Amiga.org
Operating System Specific Discussions => Amiga OS => Amiga OS -- Development => Topic started by: balrogsoft on November 26, 2006, 01:12:55 AM
-
Hi, i made my first demoscene effect in assembler, i made little things in assembler some years ago, but now i'm learning a lot. I decided to make my first assembler effect this weekend, and i got it! I made a Chunky to Copper routine, and a rotozoomer effect. On my A600 is very slow, but on my A1200 with a 060, it runs very smoothly. I'm not very good with assembler (i'm a newbie), if somebody can give some suggestions to optimize my code, i will share my code:
ASM Source code (http://www.balrogsoftware.com/ROTOZOOM.S)
Executable (http://www.balrogsoftware.com/ROTOZOOM.EX)
Thanks in advance.
-
*** Interlude. A specialist from Finland will be along shortly to answer all your questions ***
;-)
-
I'm a bit too drunk atm to make any detailed analysis, but I'll check it out later.
[EDIT]
But even when wasted I can give some ideas how to make it much faster (at least on older systems):
- Inline the innerloop (.NextX) subroutine calls.
- Use registers to store variables instead of memory. Do this at least for variables used in innerloop.
- Move out any 'y' related calculation from the .NextX loop, calculate these values before entering the X loop (this appears to have been done mostly, however).
[/EDIT]
-
:lol:
-
Piru wrote:
I'm a bit too drunk atm to make any detailed analysis, but I'll check it out later.
:crazy: :roflmao:
-
:pint: :pint: I think it helps!
:-o
-
Instead of calculating the coordinates of the source pixel in the texture every time you write a pixel to the copper list, I think it is faster to maintain a set of coordinates and modify them with predetermined values.

---+---

Exercise prompt:
Continue the forum thread about optimizing the Amiga rotozoomer assembler code from the point where it stops.

---+---

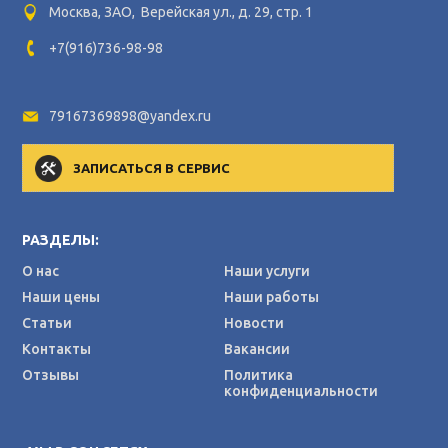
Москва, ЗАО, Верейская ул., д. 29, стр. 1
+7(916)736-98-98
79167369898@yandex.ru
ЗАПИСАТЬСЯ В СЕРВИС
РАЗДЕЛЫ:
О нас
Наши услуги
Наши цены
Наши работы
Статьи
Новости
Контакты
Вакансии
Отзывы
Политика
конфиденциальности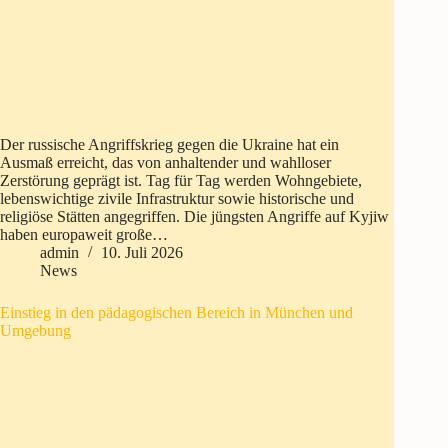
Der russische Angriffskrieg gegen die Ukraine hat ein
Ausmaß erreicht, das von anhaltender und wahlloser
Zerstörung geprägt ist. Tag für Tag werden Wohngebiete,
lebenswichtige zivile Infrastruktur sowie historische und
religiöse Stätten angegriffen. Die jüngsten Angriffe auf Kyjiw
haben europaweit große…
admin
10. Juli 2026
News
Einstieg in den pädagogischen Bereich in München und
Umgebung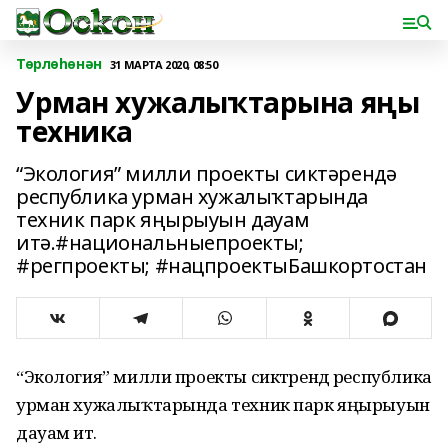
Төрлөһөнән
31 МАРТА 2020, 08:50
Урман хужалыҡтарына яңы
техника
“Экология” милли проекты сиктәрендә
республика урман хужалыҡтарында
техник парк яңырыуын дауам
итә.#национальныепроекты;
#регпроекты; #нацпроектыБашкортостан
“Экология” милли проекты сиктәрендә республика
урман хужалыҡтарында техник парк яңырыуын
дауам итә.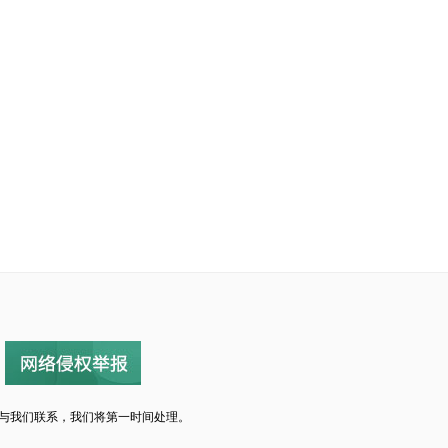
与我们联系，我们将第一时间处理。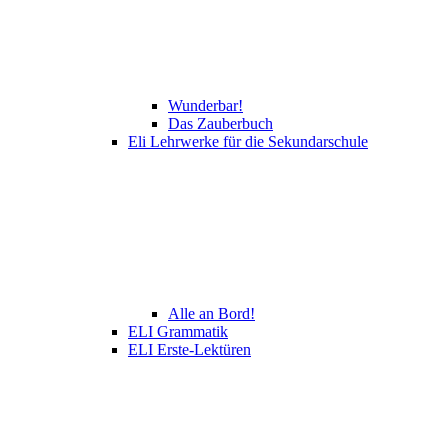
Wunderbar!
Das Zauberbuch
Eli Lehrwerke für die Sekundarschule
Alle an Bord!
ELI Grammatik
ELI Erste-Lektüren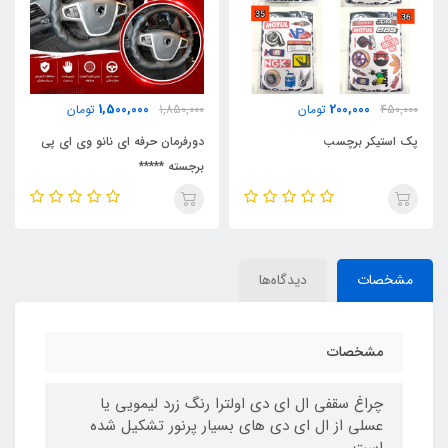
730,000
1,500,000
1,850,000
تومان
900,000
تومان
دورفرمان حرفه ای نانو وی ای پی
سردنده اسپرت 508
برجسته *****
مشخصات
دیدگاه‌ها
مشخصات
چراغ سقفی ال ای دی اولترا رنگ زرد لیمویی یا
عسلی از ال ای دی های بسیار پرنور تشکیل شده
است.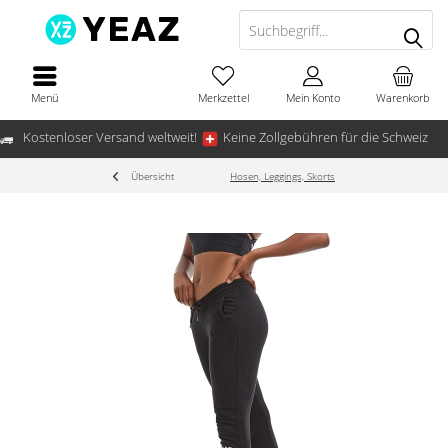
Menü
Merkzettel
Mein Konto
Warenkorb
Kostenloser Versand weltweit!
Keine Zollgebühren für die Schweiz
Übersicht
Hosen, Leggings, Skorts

---+---

Reply:
so your inner loop could look something like:
NextY:
move #30,d2 ; width of screen
NextX:
add.w d4,d0 ; modify source x coordinate (for every change
add.w d5,d1 ; modify source y coordinate in x direction)
move.w #$07C0,d3 ; mask for y coordinate (32x32 texture?)
and.w d1,d3
lea Texture,a1 ; pointer to texture
add.w d3,a1
move.w #$07C0,d3 ; mask for x coordinate
and.w d0,d3
lsr.w #5,d3
add.w d3,a1 ; now we have the correct address
move.w (a1),(a0)+ ; copy a pixel from texture to screen
subq.b #1,d2
bne NextX
add.w d6,d0 ; modify source x coordinate (for every change
add.w d7,d1 ; modify source y coordinate in y direction)
; probably something needs to be added to copperlist
; pointer in a0 so it points to next line
subq.b #1,LineY
bne NextY
hope that makes some sense and hasn't too many bugs...
for calculating the magic numbers in d4,d5,d6,d7
d4 = x_scale * cos(angle)
d5 = x_scale * -sin(angle)
d6 = y_scale * sin(angle)
d7 = y_scale * cos(angle)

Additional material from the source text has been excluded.